Publié le Mercredi 5 juin 2024 à 11h46.

Alliance européenne du nucléaire : une voie sans issue !

En mars dernier, lors du premier Nuclear Energy Summit, 14 États membres1 de l’Alliance européenne du nucléaire créée en 2023, ont réaffirmé « le rôle essentiel de l’énergie nucléaire » dans la lutte contre le réchauffement climatique et mis au point la nouvelle narration pour justifier le choix du tout-nucléaire.

Ni SMR ni EPR

La coopération industrielle dans l’Union européenne bat son plein, avec une quarantaine de projets de SMR, « petits réacteurs modulaires ». Le but affiché est la neutralité carbone d’ici 2050 ; en réalité, tout est mis en œuvre pour doper la filière nucléaire au détriment des énergies renouvelables (EnR). Les arguments ressassés à l’envi comme des mantras sont enrobés d’un discours scientifique se voulant inattaquable. Ce dogme suicidaire est aux antipodes du débat démocratique indispensable pour répondre aux enjeux climatiques, énergétiques, sociaux de ce siècle.

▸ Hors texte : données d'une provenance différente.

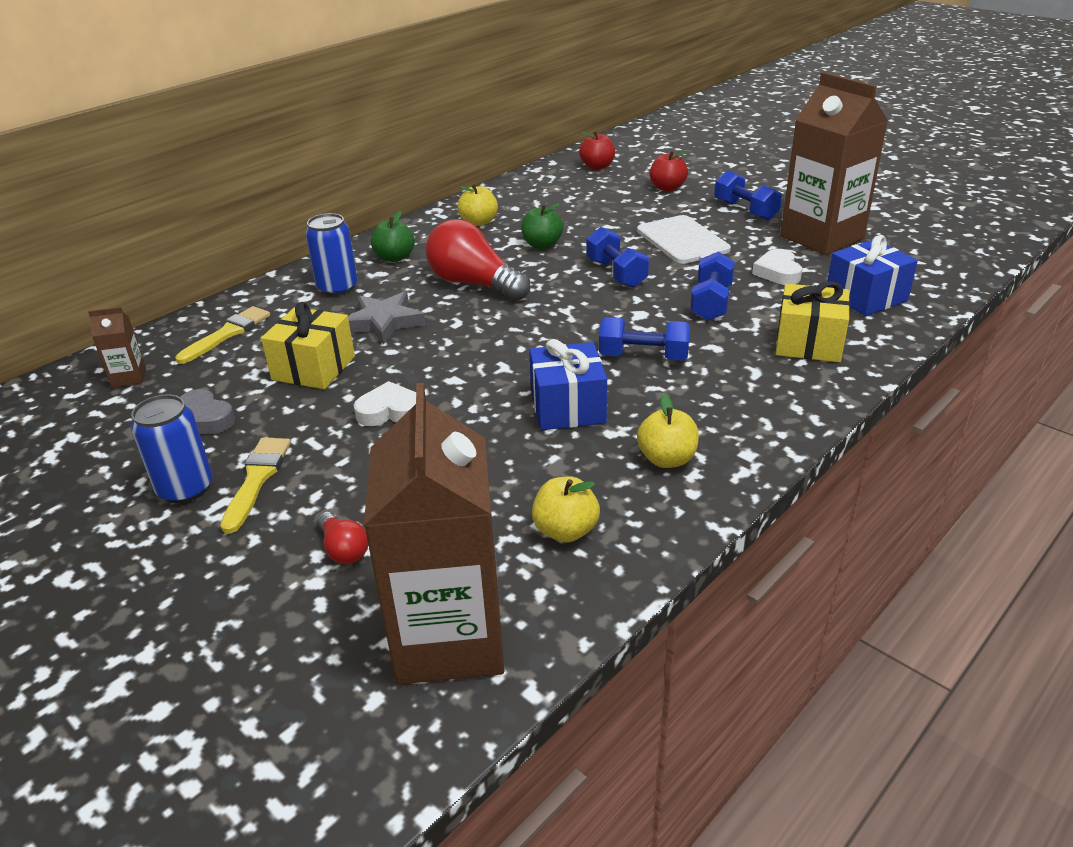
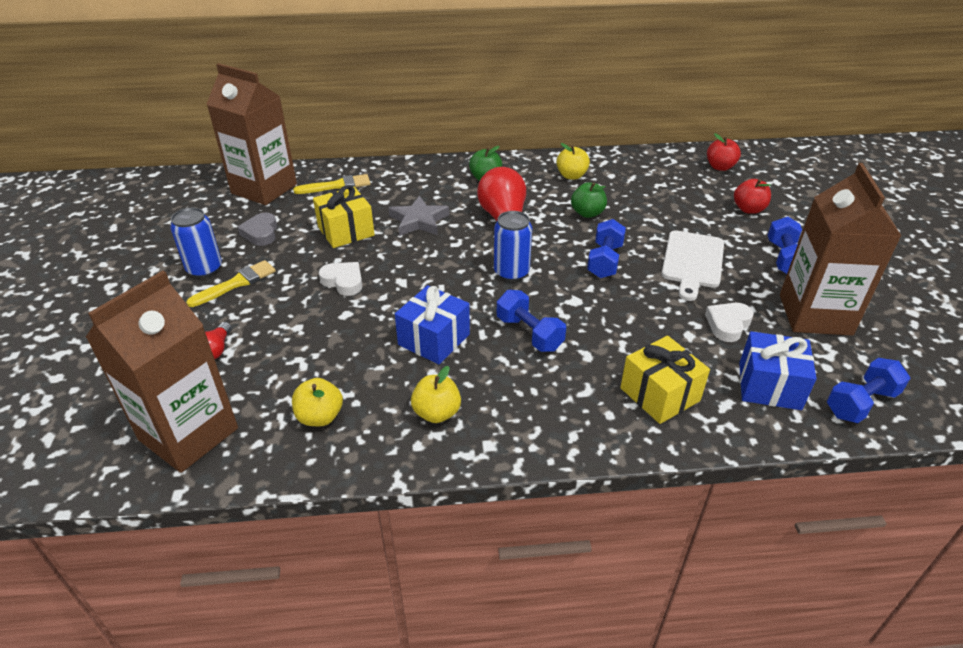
camera: 40 degrees right, 5 degrees up
(129, 377) = (264, 189): brown carton -> brown carton, size x2.42
(337, 288) = (427, 184): blue can -> blue can (511, 272)
(711, 303) = (637, 320): blue dumbbell -> blue dumbbell (861, 403)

Comment imaginer que le nucléaire puisse être une solution puisqu’il fait partie du problème ? Les pro-­nucléaires le reconnaissent eux-mêmes : « La surgénération, les réacteurs au thorium et à neutrons rapides, la fusion nucléaire ne pourront éventuellement déboucher sur des réacteurs opérationnels avant de très nombreuses années et vraisemblablement des décennies »2. Hors délai, donc !

Quant aux SMR, nouvelle pompe à subventions des start-up du nucléaire, ils reposent sur des technologies « innovantes » non éprouvées ou copiées sur celles des porte-avions et sous-­marins à propulsion nucléaire (le militaire toujours de la partie). En France, le projet-phare Nuward, lancé en 2019, prévoit un premier SMR opérationnel en 2035. Ce n’est qu’un affichage marketing : le seul SMR homologué à ce jour dans le monde, aux USA, a été abandonné fin 2023. Petits SMR, EPR, ITER, quelle que soit la formule vantée pour les gogos, le nucléaire ne peut être la solution du fait de sa vulnérabilité aux aléas climatiques, des longs délais de construction, de la raréfaction de l’uranium, de l’extrême dangerosité de sa technologie, de la société policière qu’il induit3.

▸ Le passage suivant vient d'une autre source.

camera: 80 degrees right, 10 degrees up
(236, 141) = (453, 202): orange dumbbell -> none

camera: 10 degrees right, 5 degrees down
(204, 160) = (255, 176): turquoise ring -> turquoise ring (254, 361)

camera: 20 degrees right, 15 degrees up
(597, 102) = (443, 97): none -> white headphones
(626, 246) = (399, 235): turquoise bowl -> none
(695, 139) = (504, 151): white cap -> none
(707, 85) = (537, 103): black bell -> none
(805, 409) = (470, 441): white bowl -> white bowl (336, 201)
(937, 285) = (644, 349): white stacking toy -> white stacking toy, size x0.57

Encore une impasse dans l’Europe capitaliste

Selon l’Agence internationale de l’Énergie, la puissance des EnR mises en service en 2023 dans le monde (507 gigawatts, 50 % de plus qu’en 2022) correspond à celle de 300 EPR. Le photovoltaïque (75 % des EnR) est de plus en plus performant et la part d’électricité nucléaire poursuit son déclin : de 17,6 % en 1996 à 9,2 % aujourd’hui.

Lutter contre le dérèglement climatique impose de développer l’efficacité énergétique, de viser la sobriété énergétique, de promouvoir les EnR. Il n’y a pas d’obstacles techniques insurmontables : tout repose sur la volonté politique4. Pour cela, la mise en place d’un service public de l’énergie géré démocratiquement dans le cadre d’une planification écosocialiste prévoyant les besoins et les moyens de les satisfaire est indispensable.

  • 1. 12 pays signataires (Bulgarie, Croatie, République tchèque, Finlande, France, Hongrie, Pays-Bas, Pologne, Roumanie, Slovaquie, Slovénie, Suède) et 2 observateurs (Italie, Belgique).
  • 2. « Douze pays européens appellent la Commission à soutenir enfin le développement des petits réacteurs nucléaires modulaires (SMR) », revue Transition et énergie, novembre 2023.
  • 3. Voir l’Anticapitaliste n° 664.
  • 4. Dossiers l’Anticapitaliste n° 592 et n° 632.